Lula moved to Canada to escape LGBT2SQ+ discrimination. With the help of a caring Community Support Worker, Lula is now living an independent and dignified life.

Lula, a transgender woman from Yemen, came to Canada as a refugee.  She escaped a long-standing history of homophobia and transphobia in the Middle East. “Yemen is a dangerous country for the LGBT2SQ+ community. Three of my friends died because of Al-Qaeda,” she says.

Before coming to Canada, Lula moved to other countries looking for a better life and safety. In Saudi Arabia, Lula was sent to jail for a year and was subject to flagellation for being transgender. In Indonesia, the government was equally unwelcoming of her gender identity.

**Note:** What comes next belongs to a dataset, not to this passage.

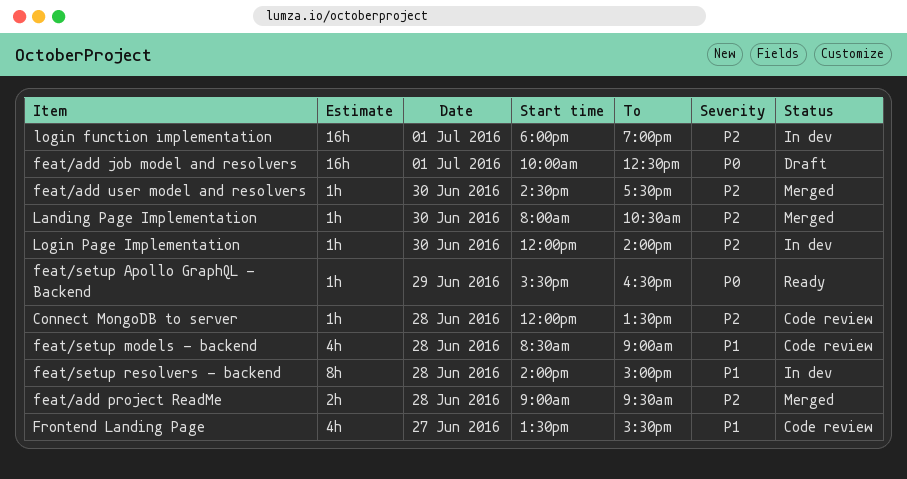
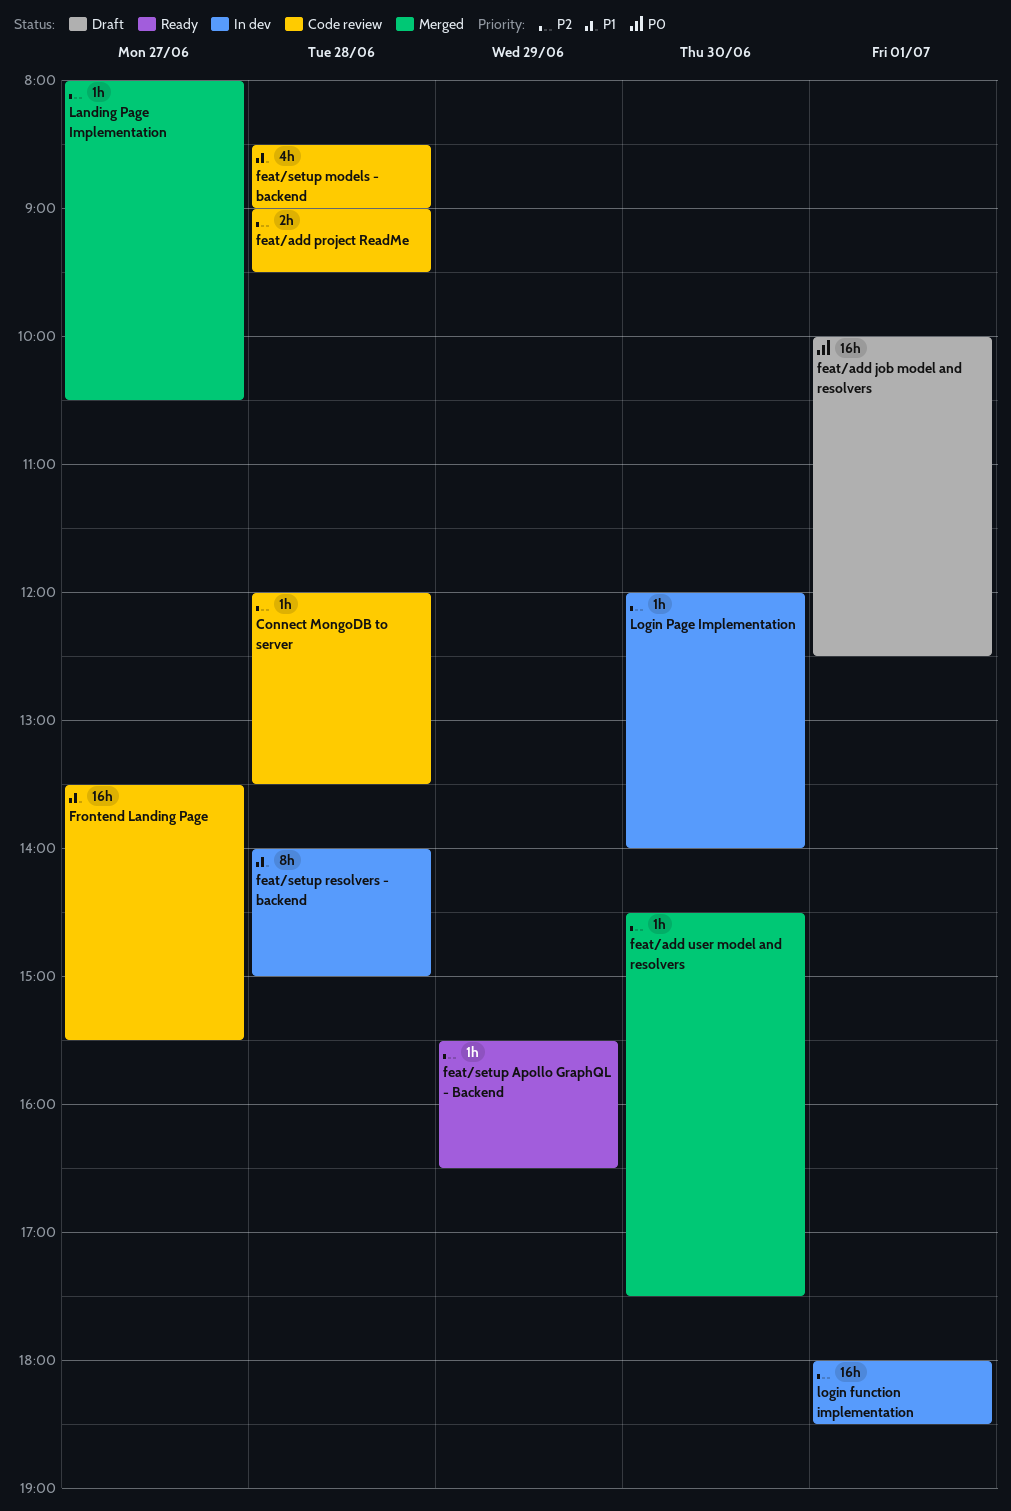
feat/add project ReadMe, status: Merged -> Code review
feat/setup Apollo GraphQL - Backend, priority: P0 -> P2
Frontend Landing Page, estimate: 4h -> 16h
Landing Page Implementation, day: Jun 30 -> Jun 27
login function implementation, ends: 19:00 -> 18:30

Upon arriving in Canada in 2019, Lula moved into Toronto’s Emergency Shelter system. Her resourceful nature led her to various community service providers, including LOFT. “When I first arrived in Canada, I didn’t know anything. I didn’t have anything. I was homeless,” she explains. “Then a doctor told me about LOFT Community Services.”

At LOFT’s McEwan Housing and Support Services, Lula was provided with a Community Support Worker (CSW). “I’m the person I am today because of Kathleen,” Lula shares with gratitude. “She supported me with everything I needed.”

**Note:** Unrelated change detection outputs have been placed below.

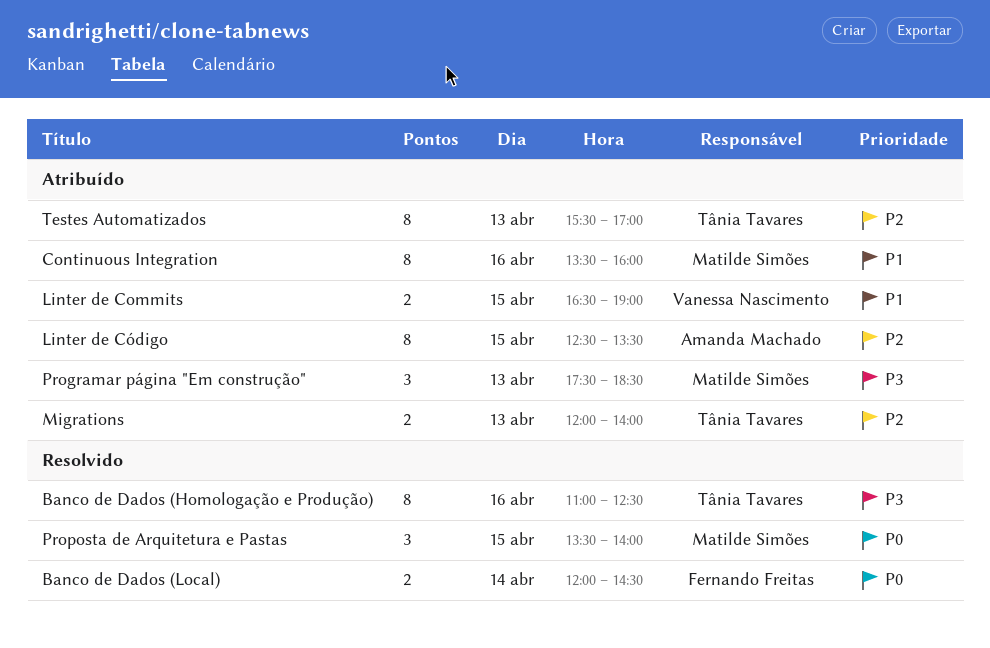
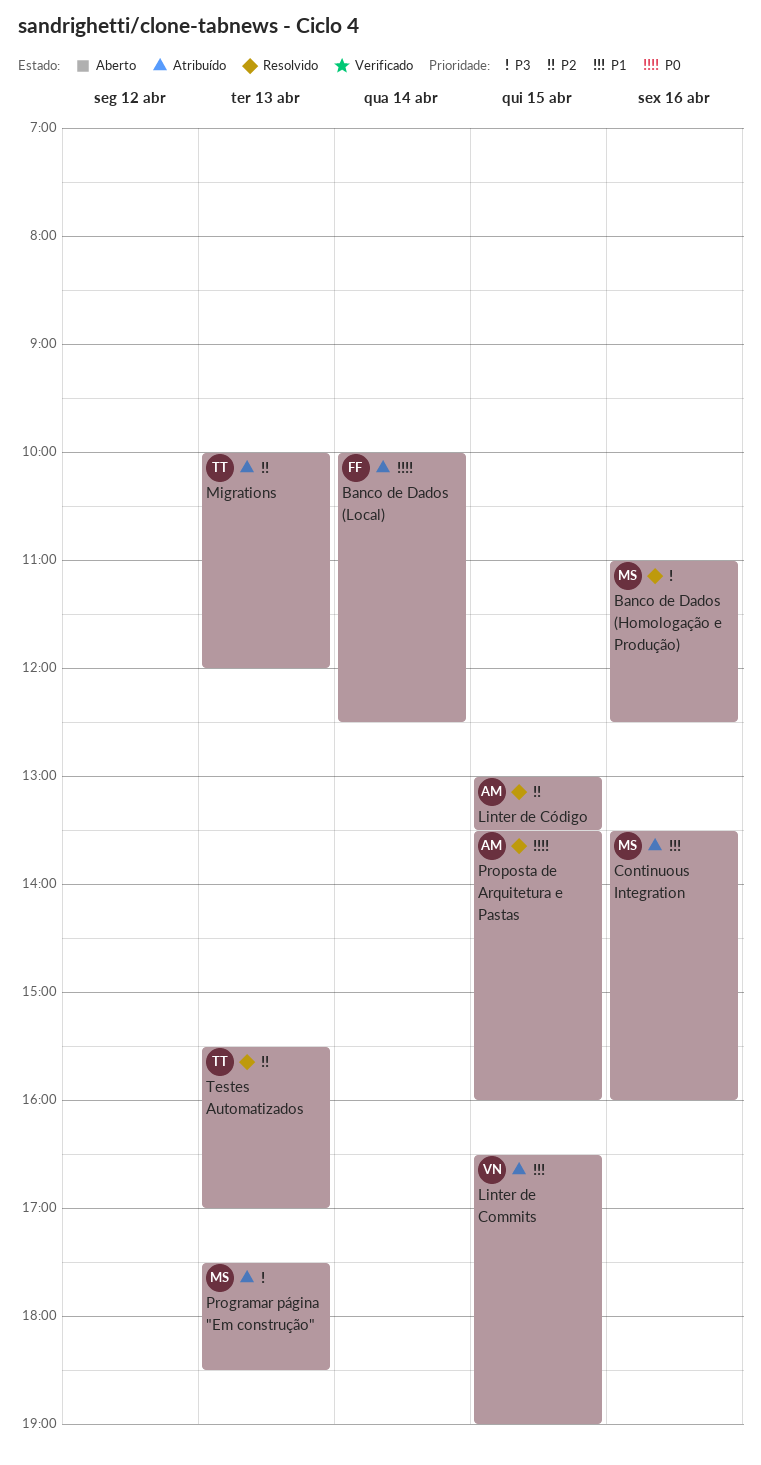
Banco de Dados (Homologação e Produção), owner: Tânia Tavares -> Matilde Simões
Banco de Dados (Local), status: Resolvido -> Atribuído
Banco de Dados (Local), begins: 12:00 -> 10:00
Banco de Dados (Local), ends: 14:30 -> 12:30
Linter de Código, status: Atribuído -> Resolvido
Linter de Código, begins: 12:30 -> 13:00
Migrations, begins: 12:00 -> 10:00
Migrations, ends: 14:00 -> 12:00
Proposta de Arquitetura e Pastas, owner: Matilde Simões -> Amanda Machado
Proposta de Arquitetura e Pastas, ends: 14:00 -> 16:00
Testes Automatizados, status: Atribuído -> Resolvido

Working together, they located a transitional housing program that quickly accepted Lula.  She moved into the program in late 2019, and the increased stability allowed Lula to flourish. She was able to focus on other facets of her life, improving her English skills while receiving support for her mental and physical health.

Lula informed her CSW that she loved cooking, and dreamed of pursuing a career as a chef. This revelation led to a free pre-employment culinary program with the Toronto District School Board. Lula completed the 11-week culinary program, and quickly found employment at a local restaurant. Working full-time, she continued to connect with her CSW.  Lula’s goal was to find an affordable one-bedroom apartment in downtown Toronto, close to her support system.

In March of 2020, the global pandemic struck Toronto. Much of the hospitality industry closed, and Lula found herself temporarily unemployed. She used her time wisely, working with her CSW to secure a one-bedroom apartment in the heart of Toronto’s Gay Village. Lula also landed a position as a full-time chef at a local community service agency, preparing food for seniors and the homeless.

Since securing permanent housing and a full-time career, Lula continues to connect with her Community Support Worker. She is able to share her dreams while building a bright future for herself in Canada.

LOFT’s McEwan Housing and Support Services is a co-op house for adults with HIV/AIDS in combination with mental health and/or addiction issues and a history of homelessness.